Today I am grateful I made it safely in Albuquerque despite a phone with a dodgy charging circuit (plug is slowly breaking) and without credit card being turned off (new debit card didn’t arrive in mail before I left). I am now most of the way to El Paso to visit my family after an a meeting regarding Plan B.
Ah, Plan B. You have a backup plan for going to the Ice, don’t you? You should. Or at least I feel I should, as much of my life has been improved by having sufficient planning and preparation. The medical checks all seem good, but we still have the psych eval next week to go before we’re in the homestretch.

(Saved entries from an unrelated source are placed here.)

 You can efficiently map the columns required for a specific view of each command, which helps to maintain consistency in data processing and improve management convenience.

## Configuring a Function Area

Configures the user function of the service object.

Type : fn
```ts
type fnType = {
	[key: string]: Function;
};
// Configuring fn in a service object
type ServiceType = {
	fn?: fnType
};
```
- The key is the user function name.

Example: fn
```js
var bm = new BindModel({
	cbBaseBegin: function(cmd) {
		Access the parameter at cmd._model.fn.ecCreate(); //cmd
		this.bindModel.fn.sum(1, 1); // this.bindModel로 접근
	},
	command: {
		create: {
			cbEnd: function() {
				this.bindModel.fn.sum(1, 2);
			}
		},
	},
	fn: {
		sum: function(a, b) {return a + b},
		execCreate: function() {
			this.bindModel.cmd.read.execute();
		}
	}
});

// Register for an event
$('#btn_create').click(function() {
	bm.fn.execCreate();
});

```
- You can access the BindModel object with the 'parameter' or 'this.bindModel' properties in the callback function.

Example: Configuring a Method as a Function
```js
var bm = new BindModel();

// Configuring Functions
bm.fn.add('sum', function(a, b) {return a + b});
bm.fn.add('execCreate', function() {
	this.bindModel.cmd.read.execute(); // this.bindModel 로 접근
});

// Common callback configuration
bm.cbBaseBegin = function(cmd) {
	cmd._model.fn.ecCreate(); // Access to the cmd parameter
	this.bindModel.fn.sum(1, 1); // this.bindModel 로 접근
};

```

Tonight I got to talk a bit with someone I appreciate a lot. I’ve rarely gotten to see her since around New Years because she’s been so busy. Now that School 2.0 has wrapped up, I might get to say howdy a couple of more times before I deploy. If something ever developed there, I’d never look back at Texas, that’s how cool this lady is.
Well, ok, that’s not true. I’d rarely look back at Texas. And it would be pretty easy to do. So it was a privilege to visit and catch up.
Things truly are progressing. Today I was emailed to schedule the psych evaluation. Well, not so much to schedule as to say, “We have a session this weekend, can you make it?” Unfortunately I cannot, as I will be visiting my parents at that time (and possibly see my grandmother for the last time ever). Hopefully we can make the psych eval session next week work though.
I concur with what the reply to my reply said: the sooner the better. I want to be assured whether I can go since an offer of employment in Antarctica is contingent on passing all the requisite screenings. In the meantime, work on Plan B continues.
Sometimes it’s the simple things. Like a blood draw that you didn’t pass out during, or pesto on your benedict.
Other times it’s the acro class that went really well, where you could manhandle your flyer into place even when he has failed to grasp the idea of bone stacking (as climbers often do, since we spend so much effort pulling instead of pushing with arms during climbing). The evening went well.
This morning started with the medical screening portion of the Physical Qualification process. By 11am I had been poked and prodded and queried more than any time since 2010. Everything went well:
- The doctor’s scale confirmed that the weight loss seen on my home scale the last few months is accurate.
- My blood pressure, which was quite anomalous at the dentist in Feb, was spot on for where it should be.
- Balance tests with closed eyes were fine. It’s amazing that such a simple test can let them determine if there might be an extra hole in your head. Well, I guess technically an issue in these tests might indicate a brain tumor, but yeah.
- My post-LASIK eyes continue to perform magnificently.
- EKG is A-ok.
- TB exposure test is negative (which is puzzling since I’ve tested positive before).
- The blood draw took record time with no dizziness. I totally was able to aim for the cup in the urine sample moments afterward.
USAP gives you a pre-deployment checklist of things for the MD to review but not a list of what each test is screening for. I asked about some of the tests, why they are done and what they indicate, for example, why not spirometry (I had that done at my last physical). The tech I was working with noted that some of it is just being thorough before one goes where there is basically no medical care, but that also some things are no longer required in a lot of situations due to cost-cutting at some companies, and perhaps that’s what happened here. I forgot to ask why I was peeing in a small coffee cup (seriously, even the same lid type for the sample container), which was a bit surprising since I did a drug test for this position only a couple of weeks ago.
And here we are, a full month into this year-long effort. I still have no idea if this is feasible for 365 days straight because it will be dependent on both desire and Internet access at the South Pole. But we’re going to keep at it.
For today, I am grateful that I got to head out to Jurassic Park with a nice group of friends/climbing partners. We had a good time, and everyone who wanted to got a chance at that iconic route, the Edge of Time. Like, seriously, it’s so iconic it’s the photo on one of the guidebook covers. I busted up a finger in a small tumble on Evans the day before, so I struggled on even basic routes (seriously, you don’t know how much you rely on the pointer until you can’t). It’s an interesting and appreciated bit of knowledge to know that this digit functions correctly most of the time.
A friend recently moved up from the Gulf Coast to this area. Today we met up and had a great time going up Evans, his first 14er. I think he’s going to enjoy living in Colorado in a way he never did enjoy Houston, so I’m happy for him.